- [Brief]
Going down the listing below, print exactly each line from the one with "2 1 2 8 2 1" up to and including the one with "2065,9 L 2117,9", and skip the rest.

- [Exercise materials]
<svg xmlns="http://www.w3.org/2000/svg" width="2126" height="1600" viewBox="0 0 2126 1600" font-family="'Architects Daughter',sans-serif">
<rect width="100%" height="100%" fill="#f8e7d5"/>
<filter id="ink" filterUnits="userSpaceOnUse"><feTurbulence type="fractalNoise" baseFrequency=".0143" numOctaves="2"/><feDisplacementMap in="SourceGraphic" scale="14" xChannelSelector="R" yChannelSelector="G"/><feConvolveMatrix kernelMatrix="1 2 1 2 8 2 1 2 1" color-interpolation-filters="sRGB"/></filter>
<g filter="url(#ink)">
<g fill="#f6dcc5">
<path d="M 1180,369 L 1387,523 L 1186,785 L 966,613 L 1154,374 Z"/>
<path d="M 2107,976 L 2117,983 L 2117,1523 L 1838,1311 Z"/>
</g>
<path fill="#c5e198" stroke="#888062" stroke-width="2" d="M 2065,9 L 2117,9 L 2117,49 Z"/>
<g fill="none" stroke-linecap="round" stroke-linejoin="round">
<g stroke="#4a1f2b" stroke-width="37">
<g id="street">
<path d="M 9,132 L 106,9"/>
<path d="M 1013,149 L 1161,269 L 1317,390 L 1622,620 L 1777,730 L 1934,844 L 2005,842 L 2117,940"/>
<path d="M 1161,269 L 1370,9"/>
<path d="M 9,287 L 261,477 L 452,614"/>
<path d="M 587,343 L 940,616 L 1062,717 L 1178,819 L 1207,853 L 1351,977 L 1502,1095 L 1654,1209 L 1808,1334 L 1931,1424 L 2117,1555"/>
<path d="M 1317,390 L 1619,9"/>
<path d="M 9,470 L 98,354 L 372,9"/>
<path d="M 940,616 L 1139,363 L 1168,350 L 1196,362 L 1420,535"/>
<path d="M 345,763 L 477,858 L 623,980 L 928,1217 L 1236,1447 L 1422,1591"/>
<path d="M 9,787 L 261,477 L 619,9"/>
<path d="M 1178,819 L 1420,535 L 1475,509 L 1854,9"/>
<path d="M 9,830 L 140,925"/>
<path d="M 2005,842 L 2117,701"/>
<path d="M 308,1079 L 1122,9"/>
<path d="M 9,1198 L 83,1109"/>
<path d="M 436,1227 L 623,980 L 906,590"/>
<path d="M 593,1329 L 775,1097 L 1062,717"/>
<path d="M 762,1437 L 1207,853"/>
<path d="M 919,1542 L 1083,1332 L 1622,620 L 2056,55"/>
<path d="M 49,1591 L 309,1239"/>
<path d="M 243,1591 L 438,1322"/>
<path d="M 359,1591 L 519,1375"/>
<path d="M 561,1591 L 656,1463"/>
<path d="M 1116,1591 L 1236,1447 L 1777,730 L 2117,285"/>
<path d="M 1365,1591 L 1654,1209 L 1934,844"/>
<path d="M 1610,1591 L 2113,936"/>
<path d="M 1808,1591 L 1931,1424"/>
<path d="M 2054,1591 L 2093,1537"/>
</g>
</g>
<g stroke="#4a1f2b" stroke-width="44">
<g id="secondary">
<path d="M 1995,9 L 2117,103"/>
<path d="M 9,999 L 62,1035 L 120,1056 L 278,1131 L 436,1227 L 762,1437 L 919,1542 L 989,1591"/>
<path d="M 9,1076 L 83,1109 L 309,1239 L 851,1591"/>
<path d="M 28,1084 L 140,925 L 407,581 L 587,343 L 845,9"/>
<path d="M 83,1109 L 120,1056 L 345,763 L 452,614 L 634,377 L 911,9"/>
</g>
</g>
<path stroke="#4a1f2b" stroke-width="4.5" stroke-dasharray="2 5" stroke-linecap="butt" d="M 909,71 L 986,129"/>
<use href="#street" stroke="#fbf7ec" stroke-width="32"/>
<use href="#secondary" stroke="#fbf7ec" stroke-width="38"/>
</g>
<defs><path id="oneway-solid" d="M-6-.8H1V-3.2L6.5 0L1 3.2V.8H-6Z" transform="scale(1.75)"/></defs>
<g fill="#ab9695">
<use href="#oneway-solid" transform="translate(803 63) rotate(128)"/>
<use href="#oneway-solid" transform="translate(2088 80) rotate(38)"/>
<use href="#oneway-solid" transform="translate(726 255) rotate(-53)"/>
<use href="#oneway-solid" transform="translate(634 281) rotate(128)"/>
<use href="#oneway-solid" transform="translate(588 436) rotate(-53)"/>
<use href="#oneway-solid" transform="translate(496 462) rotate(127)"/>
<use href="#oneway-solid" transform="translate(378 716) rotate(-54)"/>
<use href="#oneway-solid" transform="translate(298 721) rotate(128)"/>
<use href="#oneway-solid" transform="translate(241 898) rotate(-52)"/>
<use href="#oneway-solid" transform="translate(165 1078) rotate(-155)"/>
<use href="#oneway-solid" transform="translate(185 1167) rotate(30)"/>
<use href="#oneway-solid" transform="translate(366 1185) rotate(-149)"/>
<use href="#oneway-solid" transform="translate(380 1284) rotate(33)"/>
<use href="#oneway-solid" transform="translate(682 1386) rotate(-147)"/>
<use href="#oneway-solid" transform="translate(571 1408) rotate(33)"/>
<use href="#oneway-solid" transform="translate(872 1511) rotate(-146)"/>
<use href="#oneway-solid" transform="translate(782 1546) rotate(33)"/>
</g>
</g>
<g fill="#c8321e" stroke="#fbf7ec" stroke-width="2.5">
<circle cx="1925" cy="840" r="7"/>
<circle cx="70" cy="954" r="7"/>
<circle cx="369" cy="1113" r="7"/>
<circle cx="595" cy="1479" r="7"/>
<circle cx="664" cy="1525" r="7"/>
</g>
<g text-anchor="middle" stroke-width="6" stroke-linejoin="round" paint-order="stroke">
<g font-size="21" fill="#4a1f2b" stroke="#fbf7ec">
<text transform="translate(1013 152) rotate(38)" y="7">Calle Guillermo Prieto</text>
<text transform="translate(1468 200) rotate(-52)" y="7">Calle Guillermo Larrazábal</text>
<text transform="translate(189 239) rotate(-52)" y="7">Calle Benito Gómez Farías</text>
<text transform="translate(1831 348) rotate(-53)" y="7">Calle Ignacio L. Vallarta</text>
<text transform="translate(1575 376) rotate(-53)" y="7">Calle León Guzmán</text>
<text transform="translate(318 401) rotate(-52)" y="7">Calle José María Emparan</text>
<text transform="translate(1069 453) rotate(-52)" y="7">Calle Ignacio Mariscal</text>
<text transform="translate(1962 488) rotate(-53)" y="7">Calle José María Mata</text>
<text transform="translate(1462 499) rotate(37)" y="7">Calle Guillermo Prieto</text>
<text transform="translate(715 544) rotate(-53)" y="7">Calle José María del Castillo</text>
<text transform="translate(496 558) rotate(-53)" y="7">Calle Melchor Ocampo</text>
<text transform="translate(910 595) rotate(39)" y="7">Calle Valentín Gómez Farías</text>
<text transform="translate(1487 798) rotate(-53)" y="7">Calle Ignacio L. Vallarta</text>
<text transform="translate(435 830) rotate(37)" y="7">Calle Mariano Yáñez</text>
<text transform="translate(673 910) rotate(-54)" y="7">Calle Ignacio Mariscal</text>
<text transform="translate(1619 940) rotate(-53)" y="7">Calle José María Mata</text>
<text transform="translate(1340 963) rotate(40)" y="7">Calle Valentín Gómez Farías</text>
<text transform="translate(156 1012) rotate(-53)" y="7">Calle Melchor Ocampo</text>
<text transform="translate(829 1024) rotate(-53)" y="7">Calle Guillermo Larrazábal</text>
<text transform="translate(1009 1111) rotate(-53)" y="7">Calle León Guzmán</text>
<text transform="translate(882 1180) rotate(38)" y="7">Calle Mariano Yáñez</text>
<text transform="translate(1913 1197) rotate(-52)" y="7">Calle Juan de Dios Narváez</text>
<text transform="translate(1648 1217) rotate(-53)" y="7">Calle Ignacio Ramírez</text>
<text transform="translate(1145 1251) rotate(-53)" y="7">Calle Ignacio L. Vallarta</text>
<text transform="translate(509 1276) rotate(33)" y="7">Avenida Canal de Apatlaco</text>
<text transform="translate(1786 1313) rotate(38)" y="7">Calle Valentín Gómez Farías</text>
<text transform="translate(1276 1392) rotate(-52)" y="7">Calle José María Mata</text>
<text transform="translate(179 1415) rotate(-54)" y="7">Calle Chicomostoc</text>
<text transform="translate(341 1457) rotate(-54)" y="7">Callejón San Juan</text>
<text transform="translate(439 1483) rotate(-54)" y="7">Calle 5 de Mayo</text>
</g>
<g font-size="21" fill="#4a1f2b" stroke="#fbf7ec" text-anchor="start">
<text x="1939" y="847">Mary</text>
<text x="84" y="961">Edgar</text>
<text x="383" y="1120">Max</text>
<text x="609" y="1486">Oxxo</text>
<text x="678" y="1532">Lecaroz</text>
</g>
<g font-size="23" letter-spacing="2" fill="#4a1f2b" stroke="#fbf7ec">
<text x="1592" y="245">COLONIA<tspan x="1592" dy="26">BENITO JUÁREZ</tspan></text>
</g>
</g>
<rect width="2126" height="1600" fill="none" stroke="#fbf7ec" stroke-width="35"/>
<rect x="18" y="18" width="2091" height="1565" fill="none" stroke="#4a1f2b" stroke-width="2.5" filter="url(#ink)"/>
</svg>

--

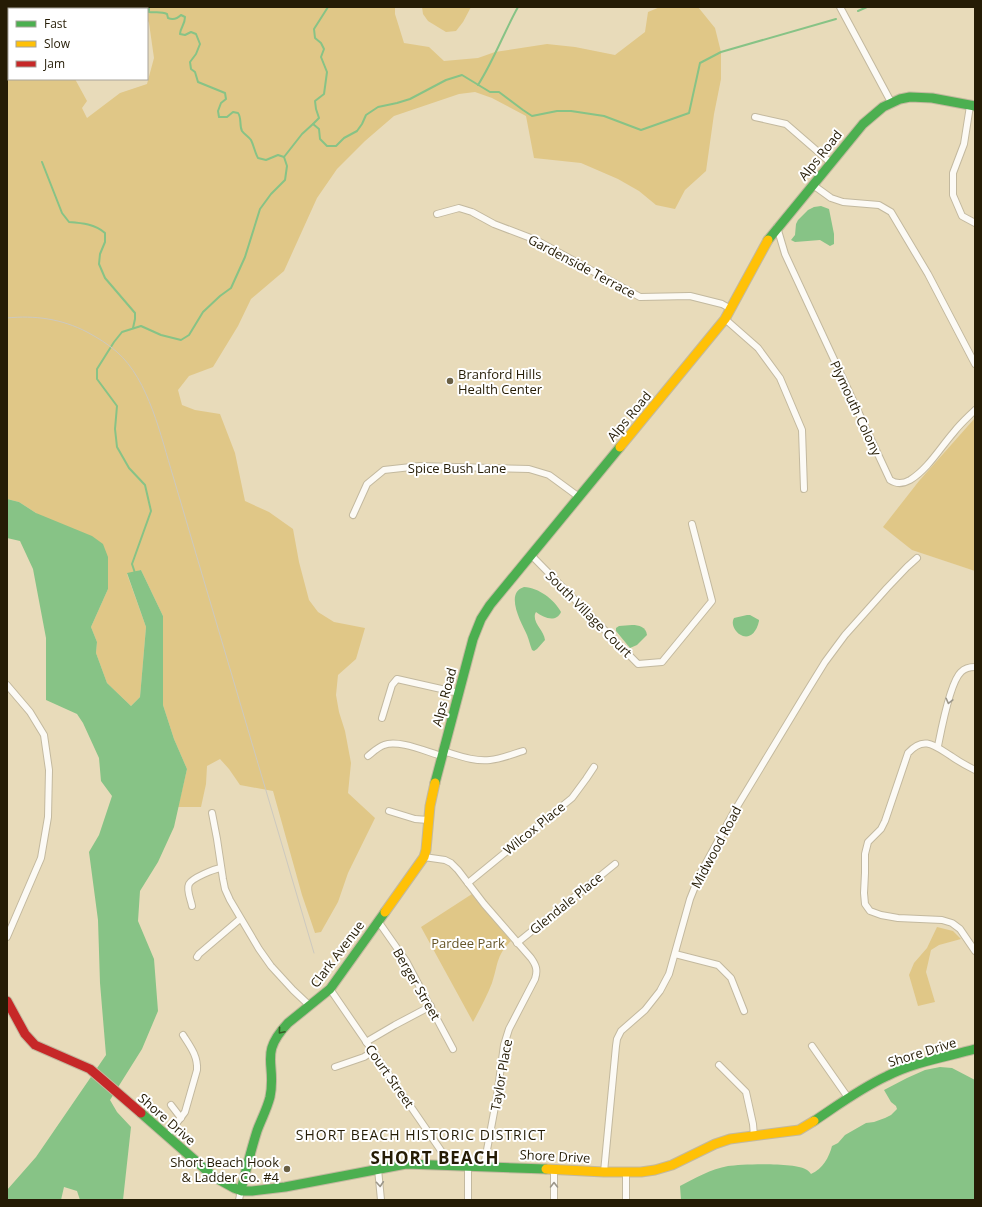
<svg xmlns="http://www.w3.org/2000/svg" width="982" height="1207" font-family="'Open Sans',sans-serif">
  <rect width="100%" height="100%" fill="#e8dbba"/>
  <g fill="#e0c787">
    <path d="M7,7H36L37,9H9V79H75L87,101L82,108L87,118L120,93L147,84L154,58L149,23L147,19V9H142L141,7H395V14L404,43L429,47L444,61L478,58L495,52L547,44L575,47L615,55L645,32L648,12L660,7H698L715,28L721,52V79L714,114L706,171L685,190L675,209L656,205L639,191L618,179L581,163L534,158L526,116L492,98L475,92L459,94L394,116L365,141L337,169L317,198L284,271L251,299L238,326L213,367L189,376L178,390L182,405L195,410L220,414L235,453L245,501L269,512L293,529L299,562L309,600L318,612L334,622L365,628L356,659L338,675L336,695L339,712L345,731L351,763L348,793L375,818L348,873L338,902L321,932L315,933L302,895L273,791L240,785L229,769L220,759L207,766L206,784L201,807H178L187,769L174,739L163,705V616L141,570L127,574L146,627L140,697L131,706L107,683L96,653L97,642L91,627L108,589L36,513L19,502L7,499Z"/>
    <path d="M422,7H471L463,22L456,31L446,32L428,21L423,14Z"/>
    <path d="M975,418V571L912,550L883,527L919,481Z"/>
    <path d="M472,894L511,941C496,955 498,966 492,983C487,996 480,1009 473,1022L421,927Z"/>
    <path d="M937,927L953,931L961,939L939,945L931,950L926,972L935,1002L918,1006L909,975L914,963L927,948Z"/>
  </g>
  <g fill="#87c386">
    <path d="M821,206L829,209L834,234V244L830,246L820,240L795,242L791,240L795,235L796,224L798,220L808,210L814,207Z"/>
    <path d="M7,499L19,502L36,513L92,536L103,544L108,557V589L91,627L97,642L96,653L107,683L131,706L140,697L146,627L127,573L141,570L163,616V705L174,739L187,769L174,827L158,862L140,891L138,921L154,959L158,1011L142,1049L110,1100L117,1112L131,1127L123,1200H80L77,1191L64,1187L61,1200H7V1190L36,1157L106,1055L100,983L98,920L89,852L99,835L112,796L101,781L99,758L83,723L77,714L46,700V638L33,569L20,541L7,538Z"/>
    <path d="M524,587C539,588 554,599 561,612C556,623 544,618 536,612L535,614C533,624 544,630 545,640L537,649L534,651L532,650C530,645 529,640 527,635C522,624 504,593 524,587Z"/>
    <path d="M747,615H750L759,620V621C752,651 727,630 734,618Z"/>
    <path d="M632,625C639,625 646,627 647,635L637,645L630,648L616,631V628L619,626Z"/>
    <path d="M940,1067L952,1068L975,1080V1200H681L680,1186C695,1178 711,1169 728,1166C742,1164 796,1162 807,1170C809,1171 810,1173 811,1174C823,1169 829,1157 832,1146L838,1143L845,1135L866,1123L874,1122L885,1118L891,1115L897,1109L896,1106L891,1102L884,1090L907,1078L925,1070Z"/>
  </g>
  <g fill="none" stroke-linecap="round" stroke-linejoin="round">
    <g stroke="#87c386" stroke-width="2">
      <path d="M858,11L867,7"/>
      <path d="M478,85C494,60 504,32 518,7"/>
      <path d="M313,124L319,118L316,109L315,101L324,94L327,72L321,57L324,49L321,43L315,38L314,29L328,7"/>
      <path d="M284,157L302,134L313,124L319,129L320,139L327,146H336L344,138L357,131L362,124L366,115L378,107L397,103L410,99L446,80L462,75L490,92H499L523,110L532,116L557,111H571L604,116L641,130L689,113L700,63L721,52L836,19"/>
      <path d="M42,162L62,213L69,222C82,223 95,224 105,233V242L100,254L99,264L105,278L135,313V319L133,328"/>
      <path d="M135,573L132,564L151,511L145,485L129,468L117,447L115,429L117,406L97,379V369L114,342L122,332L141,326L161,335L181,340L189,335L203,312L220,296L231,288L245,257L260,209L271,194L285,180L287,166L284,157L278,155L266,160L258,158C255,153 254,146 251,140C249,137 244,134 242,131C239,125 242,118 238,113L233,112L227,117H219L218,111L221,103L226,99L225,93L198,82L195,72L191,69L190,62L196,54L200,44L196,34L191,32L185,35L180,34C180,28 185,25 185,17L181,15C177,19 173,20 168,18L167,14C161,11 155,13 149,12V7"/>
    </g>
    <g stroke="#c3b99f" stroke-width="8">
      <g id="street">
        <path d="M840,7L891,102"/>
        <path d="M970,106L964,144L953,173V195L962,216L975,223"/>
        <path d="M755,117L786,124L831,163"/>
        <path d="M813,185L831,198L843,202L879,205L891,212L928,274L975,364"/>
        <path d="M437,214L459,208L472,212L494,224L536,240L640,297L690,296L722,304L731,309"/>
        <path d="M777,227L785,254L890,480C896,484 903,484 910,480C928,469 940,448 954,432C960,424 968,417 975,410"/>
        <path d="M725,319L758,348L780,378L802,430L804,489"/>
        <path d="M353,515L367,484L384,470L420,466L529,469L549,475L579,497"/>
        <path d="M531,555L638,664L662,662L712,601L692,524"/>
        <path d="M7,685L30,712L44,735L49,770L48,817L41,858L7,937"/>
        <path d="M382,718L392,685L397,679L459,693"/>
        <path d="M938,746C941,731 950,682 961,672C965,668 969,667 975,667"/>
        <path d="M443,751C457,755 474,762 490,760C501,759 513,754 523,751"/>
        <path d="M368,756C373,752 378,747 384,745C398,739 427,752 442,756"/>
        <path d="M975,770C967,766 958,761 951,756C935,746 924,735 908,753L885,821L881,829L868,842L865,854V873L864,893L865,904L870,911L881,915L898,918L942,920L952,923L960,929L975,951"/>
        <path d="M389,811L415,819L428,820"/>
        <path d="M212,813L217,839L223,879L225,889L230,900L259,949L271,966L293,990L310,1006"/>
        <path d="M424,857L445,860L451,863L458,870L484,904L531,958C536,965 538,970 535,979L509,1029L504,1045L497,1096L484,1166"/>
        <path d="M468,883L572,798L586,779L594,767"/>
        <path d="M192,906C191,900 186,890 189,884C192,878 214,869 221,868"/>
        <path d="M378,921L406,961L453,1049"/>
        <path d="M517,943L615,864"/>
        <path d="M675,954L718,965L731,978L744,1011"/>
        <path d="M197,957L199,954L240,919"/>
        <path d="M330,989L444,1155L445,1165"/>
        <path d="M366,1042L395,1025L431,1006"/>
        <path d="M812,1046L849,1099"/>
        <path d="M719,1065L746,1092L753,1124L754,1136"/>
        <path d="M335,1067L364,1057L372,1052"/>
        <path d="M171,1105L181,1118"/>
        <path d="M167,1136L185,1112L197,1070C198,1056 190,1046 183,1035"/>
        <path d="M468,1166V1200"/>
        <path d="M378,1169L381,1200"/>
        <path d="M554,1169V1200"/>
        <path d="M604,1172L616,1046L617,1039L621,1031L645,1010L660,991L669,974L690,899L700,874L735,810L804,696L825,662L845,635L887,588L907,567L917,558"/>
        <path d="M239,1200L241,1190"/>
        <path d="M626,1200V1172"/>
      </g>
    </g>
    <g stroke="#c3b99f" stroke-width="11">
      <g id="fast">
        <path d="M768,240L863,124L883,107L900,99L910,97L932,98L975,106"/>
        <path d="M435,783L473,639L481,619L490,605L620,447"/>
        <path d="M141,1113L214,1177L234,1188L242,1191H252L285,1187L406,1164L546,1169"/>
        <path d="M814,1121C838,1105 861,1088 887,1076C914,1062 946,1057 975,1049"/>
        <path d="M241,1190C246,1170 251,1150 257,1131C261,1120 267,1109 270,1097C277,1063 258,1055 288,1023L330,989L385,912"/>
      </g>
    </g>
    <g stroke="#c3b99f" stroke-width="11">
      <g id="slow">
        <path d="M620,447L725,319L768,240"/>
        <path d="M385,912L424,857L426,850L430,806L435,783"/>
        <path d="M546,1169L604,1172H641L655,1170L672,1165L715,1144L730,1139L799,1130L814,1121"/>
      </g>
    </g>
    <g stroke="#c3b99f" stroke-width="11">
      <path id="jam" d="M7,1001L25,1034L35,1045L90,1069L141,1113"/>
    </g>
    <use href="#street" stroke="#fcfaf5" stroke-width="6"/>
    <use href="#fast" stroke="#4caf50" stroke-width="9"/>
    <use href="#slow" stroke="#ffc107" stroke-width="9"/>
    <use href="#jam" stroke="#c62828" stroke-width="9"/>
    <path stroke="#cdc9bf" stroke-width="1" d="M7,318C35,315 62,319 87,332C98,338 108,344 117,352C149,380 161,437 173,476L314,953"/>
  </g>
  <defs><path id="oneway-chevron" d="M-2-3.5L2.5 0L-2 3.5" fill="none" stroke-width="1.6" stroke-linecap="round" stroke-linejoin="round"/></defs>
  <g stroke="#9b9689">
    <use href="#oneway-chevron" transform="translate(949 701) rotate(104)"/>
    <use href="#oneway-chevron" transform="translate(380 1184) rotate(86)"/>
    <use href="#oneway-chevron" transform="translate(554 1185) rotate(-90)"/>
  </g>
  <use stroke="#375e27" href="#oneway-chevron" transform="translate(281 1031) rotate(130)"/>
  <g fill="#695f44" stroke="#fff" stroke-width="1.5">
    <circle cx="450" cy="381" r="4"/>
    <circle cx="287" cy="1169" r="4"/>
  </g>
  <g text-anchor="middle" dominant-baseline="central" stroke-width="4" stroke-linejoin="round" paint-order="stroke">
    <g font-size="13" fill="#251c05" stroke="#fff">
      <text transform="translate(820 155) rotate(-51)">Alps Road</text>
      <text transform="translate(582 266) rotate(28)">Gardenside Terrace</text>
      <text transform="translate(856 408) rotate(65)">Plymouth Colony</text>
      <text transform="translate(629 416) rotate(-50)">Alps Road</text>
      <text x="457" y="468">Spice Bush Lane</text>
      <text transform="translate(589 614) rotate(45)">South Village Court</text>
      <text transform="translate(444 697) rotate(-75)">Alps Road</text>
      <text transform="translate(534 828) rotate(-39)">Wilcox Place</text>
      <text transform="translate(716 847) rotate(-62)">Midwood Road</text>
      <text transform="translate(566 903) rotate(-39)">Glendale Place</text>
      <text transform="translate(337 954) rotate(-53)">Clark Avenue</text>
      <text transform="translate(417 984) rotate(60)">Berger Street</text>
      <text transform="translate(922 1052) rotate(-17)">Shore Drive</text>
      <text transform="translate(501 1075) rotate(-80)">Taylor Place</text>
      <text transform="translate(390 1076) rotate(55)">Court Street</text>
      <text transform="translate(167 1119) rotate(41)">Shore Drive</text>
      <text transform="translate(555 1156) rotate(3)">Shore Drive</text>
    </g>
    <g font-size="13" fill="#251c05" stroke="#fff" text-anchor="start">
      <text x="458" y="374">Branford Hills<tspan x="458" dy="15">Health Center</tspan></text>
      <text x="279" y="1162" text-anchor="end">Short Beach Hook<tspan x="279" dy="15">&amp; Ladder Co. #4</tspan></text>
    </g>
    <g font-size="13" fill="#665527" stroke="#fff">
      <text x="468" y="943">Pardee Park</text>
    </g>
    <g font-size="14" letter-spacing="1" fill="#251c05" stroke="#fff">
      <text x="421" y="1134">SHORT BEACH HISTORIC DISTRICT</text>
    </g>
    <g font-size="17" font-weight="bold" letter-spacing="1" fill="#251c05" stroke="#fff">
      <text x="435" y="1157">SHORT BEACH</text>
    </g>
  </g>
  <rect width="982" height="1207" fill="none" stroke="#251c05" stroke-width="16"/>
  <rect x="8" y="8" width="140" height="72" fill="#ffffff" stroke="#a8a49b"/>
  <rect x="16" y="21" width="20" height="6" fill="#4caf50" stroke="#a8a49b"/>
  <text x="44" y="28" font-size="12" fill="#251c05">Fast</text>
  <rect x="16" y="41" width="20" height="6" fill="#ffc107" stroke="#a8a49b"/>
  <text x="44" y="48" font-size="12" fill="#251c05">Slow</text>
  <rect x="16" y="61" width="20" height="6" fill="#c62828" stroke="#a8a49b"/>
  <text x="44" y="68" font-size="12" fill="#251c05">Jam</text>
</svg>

- [Written solution]
<filter id="ink" filterUnits="userSpaceOnUse"><feTurbulence type="fractalNoise" baseFrequency=".0143" numOctaves="2"/><feDisplacementMap in="SourceGraphic" scale="14" xChannelSelector="R" yChannelSelector="G"/><feConvolveMatrix kernelMatrix="1 2 1 2 8 2 1 2 1" color-interpolation-filters="sRGB"/></filter>
<g filter="url(#ink)">
<g fill="#f6dcc5">
<path d="M 1180,369 L 1387,523 L 1186,785 L 966,613 L 1154,374 Z"/>
<path d="M 2107,976 L 2117,983 L 2117,1523 L 1838,1311 Z"/>
</g>
<path fill="#c5e198" stroke="#888062" stroke-width="2" d="M 2065,9 L 2117,9 L 2117,49 Z"/>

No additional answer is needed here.